To generate beautifully-formatted Web pages with the documentation, you just need to run this command:
doxygen
This creates a directory called html under your source directory and puts the Web pages under it (it may also create a directory called latex, but you can ignore it). You can open the file index.html with your Web browser to see these Web pages. Probably the most convenient way to do all this is to set up your makefile properly. On the line starting with all:, add the word docs after the name of your executable file. Then add a rule and command for running Doxygen:
docs:
doxygen
This way, whenever you build your project, it will also generate the documentation.
You must also backup your source code to WPI’s FusionForge server using Git. Do this regularly. If you are working with a partner, one of you can log into fusion.wpi.edu and authorize the other’s username to access your project repository. Then you can both use the same repository, which will make it easy to share code between you.
Grading
This assignment is worth fifty (50) points.
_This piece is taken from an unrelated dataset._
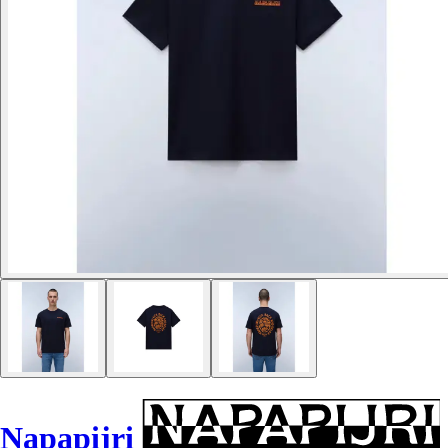
Napapijri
Your program must compile without errors in order to receive any credit.
- Correctly build from the makefile without warnings (with –Wall switch – 5 points
- Organization of program into at least three modules – 5 points
- Correct construction of binary tree and insertion of nodes – 5 points
- Correct traversal of binary tree and output of information according to specified format – 5 points
- Correct use of malloc() and correctly freeing all malloc’ed data – 5 points
- Proper destruction of tree and all of its objects before exiting – 5 points
- Correct execution with graders’ test cases – 5 points
- Satisfactory README file, including output of two non-trivial test cases – 5 points
- Complete internal comments, including Doxygen header comments. – 10 points
Note: A penalty of ten points will be assessed if your project is not clean before creating the zip file or for submitting your programs in some format other than a zip file.[1]
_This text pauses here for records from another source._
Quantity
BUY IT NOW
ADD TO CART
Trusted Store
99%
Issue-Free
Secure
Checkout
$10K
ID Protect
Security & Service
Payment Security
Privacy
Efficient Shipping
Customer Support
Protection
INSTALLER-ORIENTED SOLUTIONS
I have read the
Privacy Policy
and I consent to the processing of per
Note 2: If your program does not compile correctly on the course virtual machine using the makefile, the graders will attempt to contact you via e-mail. You will have 24 hours to resubmit a corrected version, and a penalty of 25% will be assessed (in addition to other penalties).
Extra Credit — AVL tree
For 25% extra credit, make your binary tree into an AVL tree, so that it is balanced at all times. In addition, submit a graph or a plot that shows the running times of the AVL tree algorithm versus the ordinary binary tree algorithm for at least three test cases including at least one small, one medium, and one large input. You should do this after you get the program working with an ordinary binary tree. Be sure to explain in your README file how your AVL tree works and how you know that it is balanced.
If you elect to do this extra credit, it is strongly suggested that you get the basic version of the project working first. Submit it as a zip file named PA3_userName.zip. Next, develop and debug the code to implement the AVL tree, and export that to a file named PA3_userName_AVL.zip. The graders will attempt to grade your AVL version first. If that does not work, they will fall back to the non-AVL version.
[1] The Professor’s computer is tar-file challenged, rar-file challenged, as well as challenged for all other kinds of archive files.